The LauncherThe launcher is the real peice of work here. My launcher incorporates many of the top of the line ideas in the hobby. It is able to fill the rocket with water while it's on the launch pad. I used common plumbing parts and the total price of just the launcher was less than $50. The actual connection and launch point uses a garden hose quick disconnect and utilizes a booster rod. This rod allows the rocket to break its static friction and keep the rocket stabilized during the first critical moments of launch. All this without losing any water or pressure. The length of the rod is limited to allow for a standard 16oz bottle and was made to be replaceable in the event it got bent.

Supplied data>

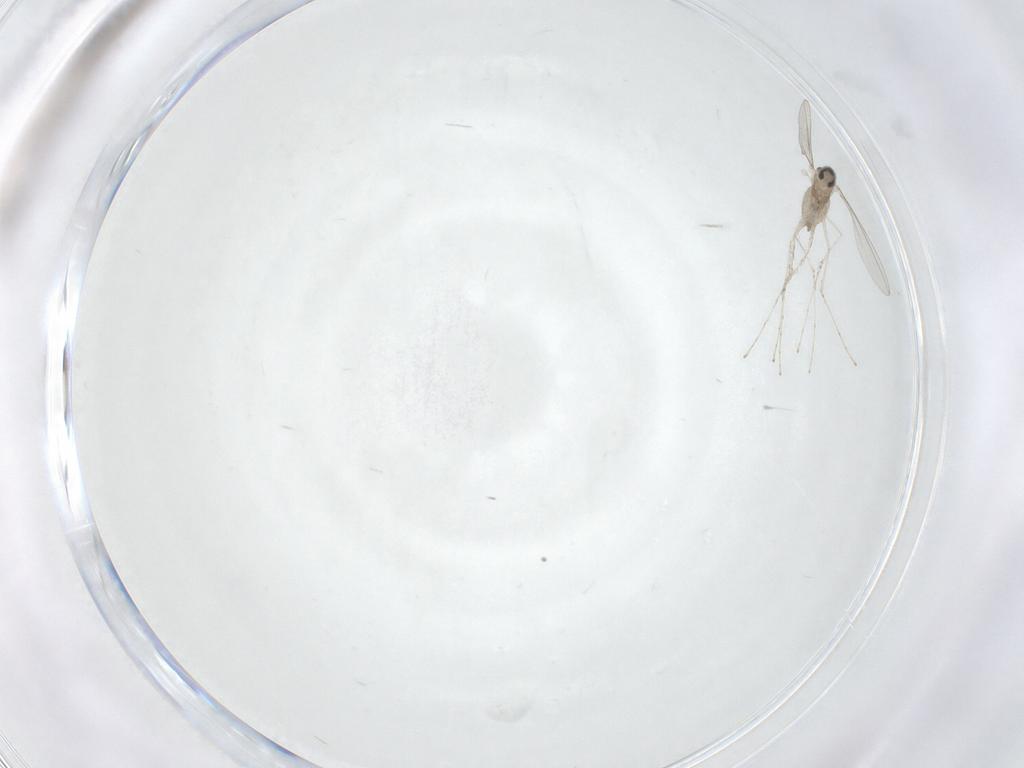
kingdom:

==

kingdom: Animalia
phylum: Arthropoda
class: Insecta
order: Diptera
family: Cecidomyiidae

Work to complete>
Repeat the launcher description word for word, beginning at "The LauncherThe launcher" and stopping after "it got bent.". The data here stand apart from the launcher description.

Task result>
The LauncherThe launcher is the real peice of work here. My launcher incorporates many of the top of the line ideas in the hobby. It is able to fill the rocket with water while it's on the launch pad. I used common plumbing parts and the total price of just the launcher was less than $50. The actual connection and launch point uses a garden hose quick disconnect and utilizes a booster rod. This rod allows the rocket to break its static friction and keep the rocket stabilized during the first critical moments of launch. All this without losing any water or pressure. The length of the rod is limited to allow for a standard 16oz bottle and was made to be replaceable in the event it got bent.